The District of West Vancouver and a pair of residents are headed for court over alleged illegal renovation work that may be threatening the structural integrity of a townhouse complex at West Royal Towers.
In a court petition filed in October, Philip and Raven Garrow accuse the district of unlawfully putting a stop-work order on their townhouse renovation at 348 Taylor Way. The district, however, says the work would never have been granted a permit.
According to court documents, the Garrows received a building permit in April 2020. But, less than two weeks later, the strata complained the Garrows were drilling into the building’s concrete slab without permission and district staff slapped a stop-work order on the site.
In their petition filed in October, the Garrows admit they drilled three holes into the concrete slab – but they say the holes were included in the plans approved by the district before getting their building permit.
The application included a letter from the strata manager, approving the renovations, but the letter specified that any modification of the concrete slab is “strictly prohibited.”
“The structure of concrete floors is post-tensioned and any damage to the cables embedded in the concrete floors could cause catastrophic damages to the structural integrity of the building,” the letter stated.
A structural engineer hired by the strata investigated and found that, in addition to several steel rebars, three post-tensioned cables had been cut “in a manner that, while not resulting in an immediate safety concern, has compromised the integrity of the structure,” the court documents state.

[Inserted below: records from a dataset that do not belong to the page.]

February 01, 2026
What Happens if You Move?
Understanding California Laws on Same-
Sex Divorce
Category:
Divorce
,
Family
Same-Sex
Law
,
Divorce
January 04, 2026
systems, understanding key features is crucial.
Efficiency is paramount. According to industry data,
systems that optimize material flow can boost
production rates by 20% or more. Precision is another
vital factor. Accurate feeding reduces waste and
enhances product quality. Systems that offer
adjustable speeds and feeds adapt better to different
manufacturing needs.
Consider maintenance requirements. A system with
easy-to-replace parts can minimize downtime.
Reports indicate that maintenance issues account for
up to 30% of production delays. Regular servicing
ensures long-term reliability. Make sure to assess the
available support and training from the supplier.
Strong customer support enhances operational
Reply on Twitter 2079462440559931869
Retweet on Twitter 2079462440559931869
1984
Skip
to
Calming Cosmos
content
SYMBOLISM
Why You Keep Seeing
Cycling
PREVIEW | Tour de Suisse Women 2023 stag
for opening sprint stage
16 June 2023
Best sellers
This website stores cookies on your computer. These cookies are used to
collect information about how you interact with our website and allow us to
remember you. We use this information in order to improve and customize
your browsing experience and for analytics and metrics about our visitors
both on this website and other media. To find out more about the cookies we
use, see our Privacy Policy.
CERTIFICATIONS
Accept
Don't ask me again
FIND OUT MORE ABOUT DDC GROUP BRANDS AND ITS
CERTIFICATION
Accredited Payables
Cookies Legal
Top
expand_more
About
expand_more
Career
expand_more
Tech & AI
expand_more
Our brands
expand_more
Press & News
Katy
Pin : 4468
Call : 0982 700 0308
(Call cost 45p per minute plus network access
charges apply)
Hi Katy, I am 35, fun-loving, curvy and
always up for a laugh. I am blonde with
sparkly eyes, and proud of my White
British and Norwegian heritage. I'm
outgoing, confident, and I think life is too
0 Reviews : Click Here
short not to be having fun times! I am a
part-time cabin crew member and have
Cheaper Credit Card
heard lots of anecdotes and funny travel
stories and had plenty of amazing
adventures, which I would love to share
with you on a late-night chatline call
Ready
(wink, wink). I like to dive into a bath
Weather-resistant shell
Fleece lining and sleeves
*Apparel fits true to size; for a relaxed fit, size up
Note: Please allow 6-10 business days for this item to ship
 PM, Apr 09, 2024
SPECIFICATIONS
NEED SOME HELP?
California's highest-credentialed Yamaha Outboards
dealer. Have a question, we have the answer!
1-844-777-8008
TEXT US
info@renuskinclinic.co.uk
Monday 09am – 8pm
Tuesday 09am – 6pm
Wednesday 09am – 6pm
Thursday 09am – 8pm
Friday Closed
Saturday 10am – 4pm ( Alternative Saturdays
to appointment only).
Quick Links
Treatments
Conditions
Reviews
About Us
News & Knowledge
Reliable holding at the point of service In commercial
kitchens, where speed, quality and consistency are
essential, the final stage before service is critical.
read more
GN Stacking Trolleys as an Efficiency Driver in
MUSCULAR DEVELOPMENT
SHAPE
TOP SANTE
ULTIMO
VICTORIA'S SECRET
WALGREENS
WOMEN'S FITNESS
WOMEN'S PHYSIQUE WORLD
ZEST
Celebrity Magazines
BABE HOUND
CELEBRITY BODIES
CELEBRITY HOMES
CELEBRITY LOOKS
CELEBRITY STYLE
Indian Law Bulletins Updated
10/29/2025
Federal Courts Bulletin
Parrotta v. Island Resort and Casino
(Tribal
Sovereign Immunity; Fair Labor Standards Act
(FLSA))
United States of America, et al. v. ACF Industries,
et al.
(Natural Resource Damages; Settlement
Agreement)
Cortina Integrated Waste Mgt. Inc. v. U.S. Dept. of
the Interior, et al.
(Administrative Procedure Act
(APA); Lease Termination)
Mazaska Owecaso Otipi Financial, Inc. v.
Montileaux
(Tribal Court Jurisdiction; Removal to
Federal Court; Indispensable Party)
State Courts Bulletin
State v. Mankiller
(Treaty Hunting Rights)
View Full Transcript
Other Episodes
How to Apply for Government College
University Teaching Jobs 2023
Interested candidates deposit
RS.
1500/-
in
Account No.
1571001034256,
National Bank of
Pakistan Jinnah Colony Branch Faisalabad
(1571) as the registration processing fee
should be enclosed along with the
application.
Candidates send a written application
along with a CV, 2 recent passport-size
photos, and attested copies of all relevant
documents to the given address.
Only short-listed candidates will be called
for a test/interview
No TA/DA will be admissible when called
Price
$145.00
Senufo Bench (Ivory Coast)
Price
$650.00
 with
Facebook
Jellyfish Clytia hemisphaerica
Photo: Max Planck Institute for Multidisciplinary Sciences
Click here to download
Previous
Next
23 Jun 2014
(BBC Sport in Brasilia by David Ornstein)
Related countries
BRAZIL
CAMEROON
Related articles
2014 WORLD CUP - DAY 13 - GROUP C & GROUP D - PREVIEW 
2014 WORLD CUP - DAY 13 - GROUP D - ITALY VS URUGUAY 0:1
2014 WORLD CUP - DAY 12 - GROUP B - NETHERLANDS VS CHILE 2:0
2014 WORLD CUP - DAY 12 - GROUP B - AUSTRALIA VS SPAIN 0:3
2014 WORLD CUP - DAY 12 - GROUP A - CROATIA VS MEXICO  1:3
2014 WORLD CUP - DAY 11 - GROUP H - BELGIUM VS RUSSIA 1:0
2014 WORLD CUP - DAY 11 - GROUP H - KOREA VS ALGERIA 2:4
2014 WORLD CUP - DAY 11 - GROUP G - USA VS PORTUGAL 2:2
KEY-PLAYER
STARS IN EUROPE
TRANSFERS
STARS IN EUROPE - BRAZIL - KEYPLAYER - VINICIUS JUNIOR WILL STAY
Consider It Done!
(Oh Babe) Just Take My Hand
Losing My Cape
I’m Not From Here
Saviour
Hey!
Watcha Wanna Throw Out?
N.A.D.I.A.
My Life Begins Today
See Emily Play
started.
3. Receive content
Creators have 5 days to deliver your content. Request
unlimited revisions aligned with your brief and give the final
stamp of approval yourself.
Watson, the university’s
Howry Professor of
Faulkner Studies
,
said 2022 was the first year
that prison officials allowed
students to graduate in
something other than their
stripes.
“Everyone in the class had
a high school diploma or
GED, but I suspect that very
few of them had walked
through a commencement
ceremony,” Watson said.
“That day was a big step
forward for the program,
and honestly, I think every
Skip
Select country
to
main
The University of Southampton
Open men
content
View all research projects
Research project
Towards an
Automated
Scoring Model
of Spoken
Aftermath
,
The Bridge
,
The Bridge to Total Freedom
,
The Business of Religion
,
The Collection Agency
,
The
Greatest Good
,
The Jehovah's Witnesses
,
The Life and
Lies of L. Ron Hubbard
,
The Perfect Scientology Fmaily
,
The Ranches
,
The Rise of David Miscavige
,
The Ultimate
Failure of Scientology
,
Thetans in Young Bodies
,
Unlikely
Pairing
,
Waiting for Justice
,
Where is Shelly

That engineer recommended the work be halted so a repair strategy could be developed. The documents go on to say the strata is attempting to prepare a report that details what those repairs should be and how much they will cost, but it has been “delayed by the petitioners’ obstruction of access to the unit.”
The Garrows’ own engineers submitted affidavits in which they conclude the building remains safe despite the cables having been cut.
“I confirmed that drilling the three holes and the resultant damage of the three PT cables in the second-floor concrete slab did not create an unsafe situation with regard to the structure of the building,” Anthony El-Araj wrote.
In their response to the petition, the district asserts building permits in strata units are valid only if the work has the continued approval of the strata, and the Garrows’ submitted plans “do not, either explicitly or by necessary implication, depict any proposed new openings into the slab.”
In May, the district suspended and cancelled the business licences of two of Philip Garrows’ companies – ADC Projects Ltd. and ADC Holdings Ltd. (also known as ADC Homes) “due to findings of repeated and serious issues with work being undertaken without permits, contrary to explicit stop-work orders and the creation of safety hazards on properties” under their control, the court documents show.
A letter from district staff to the couple, which included the district’s sworn affidavits, lists stop-work orders issued at eight West Vancouver addresses due to incidents of unpermitted blasting, construction, and tree removal, encroachments on district-owned rights-of-way, failure to pay permit fees or have inspections done, structural and safety concerns, environmental damage and risks to neighbouring properties. One of the properties listed is a home at 733 West 20th St., which the district is currently seeking a court order to have demolished.
Because the Garrows' engineering reports related to the Taylor Way townhouse came via their company with its business licence pulled, the district says it cannot accept them.
Meanwhile, the unit has been uninhabitable because work had already begun but the Garrows say they continue to make mortgage, strata and municipal tax payments.
“The work did not create any unsafe structural conditions, was not unauthorized and did not involve any infractions,” their petition states.
The Garrows are asking the courts to have the stop-work order declared unlawful. They are also asking for an order that would prohib the district from issuing any further ones or doing anything that amounts to “hindering, delaying or otherwise interfering” with their property rights. They are also seeking a declaration that the original building permit is valid. The district is opposing all of those requests.
The land on which the leasehold condo towers and townhouses were built is owned by the District of West Vancouver.
The matter has not yet been scheduled for trial.